Oddly, Elizabeth adds; "it is the people who are involved in these survival issues who are . . . proclaiming Jesus' gospel but in different words. In the circles in which we move, the way you say this is the "all-win ethic" -- you have to make decisions in which everybody will win. We know lots of people who are saying that you have to have it. I say it is the only thing that is practical today."

In many ways, the Dodson Grays are practicing what they are preaching to the whole culture. They have made a "midlife passage" from one identity to another and find their reorganized life thoroughly satisfying. While putting their daughter through college and their son through prep school, they are living frugally without any sense of loss of having "things."

"In a strange way," Elizabeth says, "when we have less, we enjoy what we have more.
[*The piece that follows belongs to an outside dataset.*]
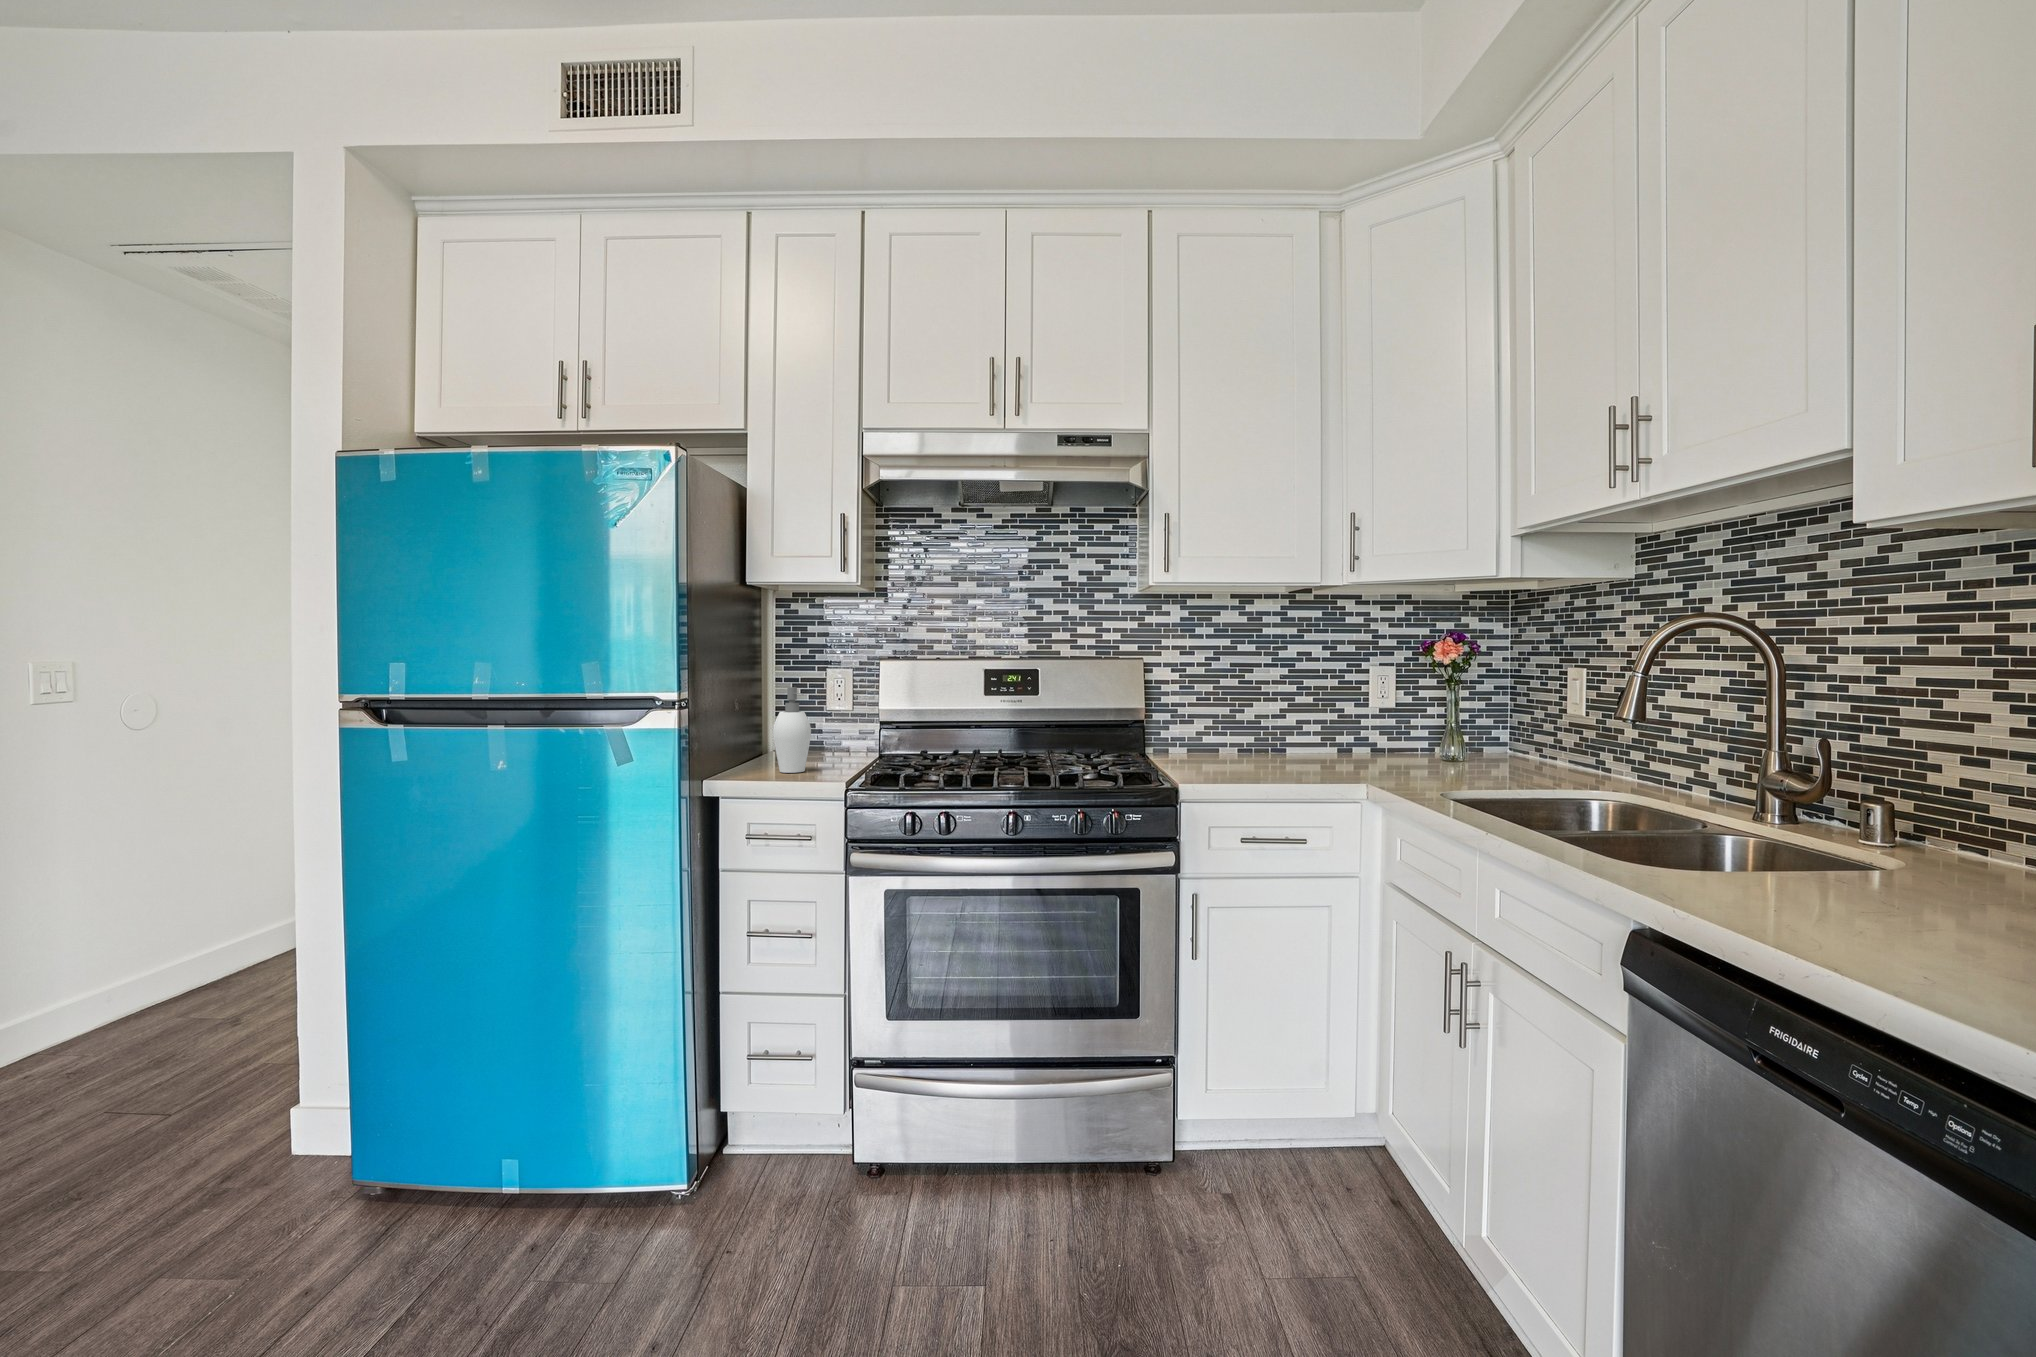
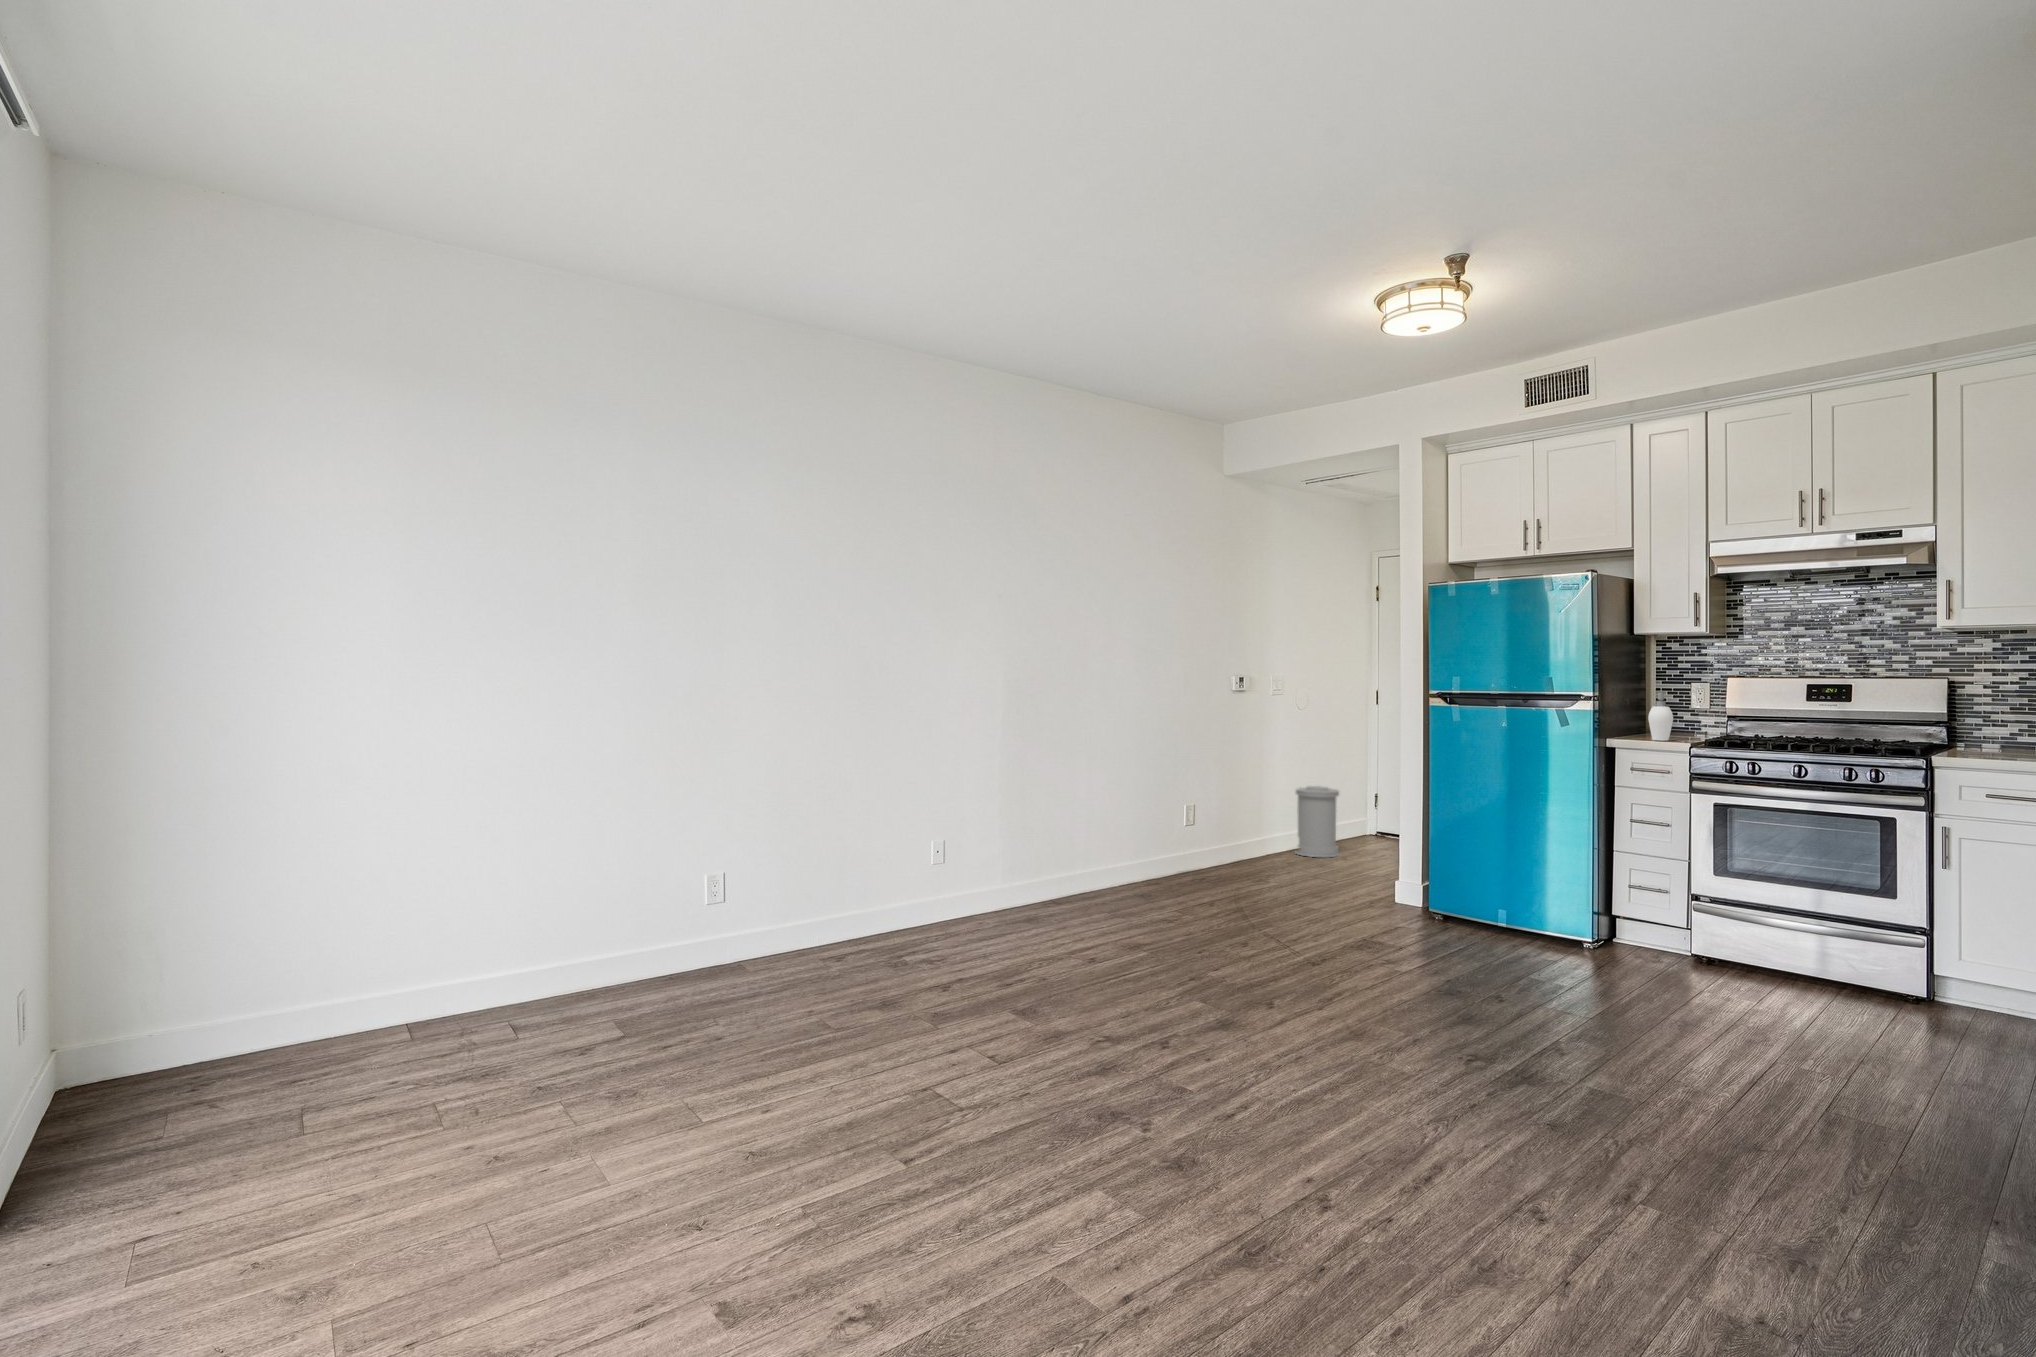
trash can: none [119,876,237,1030] -> present [1295,786,1339,857]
It is not how much we have but how much we enjoy that makes happiness."

When they inherited the Bolton Institute from its founder, Joan Martin Nicholson, an environmentalist who is now director of the office of public awareness in the Environmental Protection Agency, they were told they would have to spend 60 percent of their time raising money. They opted instead to move the "institute" -- really just a legal shell, some typewriters and file cases -- up to Wellesley, to phase out its remaining government contract, and to run Bolton on a shoestring as a mom-and-pop think tank out of their home -- a work location that they believe will be much more widespread in future decades.

They moved the institute to Wellesley from Westboro to save 123 miles of daily commuting. They recycle their trash at the Wellesley town dump; they save on home fuel by "harvesting" the solar energy that pours into their living room/office. And David occasionally exercises his privileges as an ordained minister to marry couples -- right in this same all-purpose room.

And it would be hard to find a happier, busier, more congenial married couple. For the Dodson Grays, less has come to seem like more.

Society, David believes, is also being called upon now to draw on its inner resources, in what he calls this "spiritual crisis . . . so that people won't judge progress anymore by the number of things they have or how much money they have put aside but by the quality of life and the meaningfulness of their days.

"If we continue the great American foot-race for the top of the economic heap , there are going to be more of us who aren't going to make it in that race," he says. "I love the way they talk about the Boston marathon -- "the race in which everyone is a winner.' We are going to have to organize things so that they can be like that."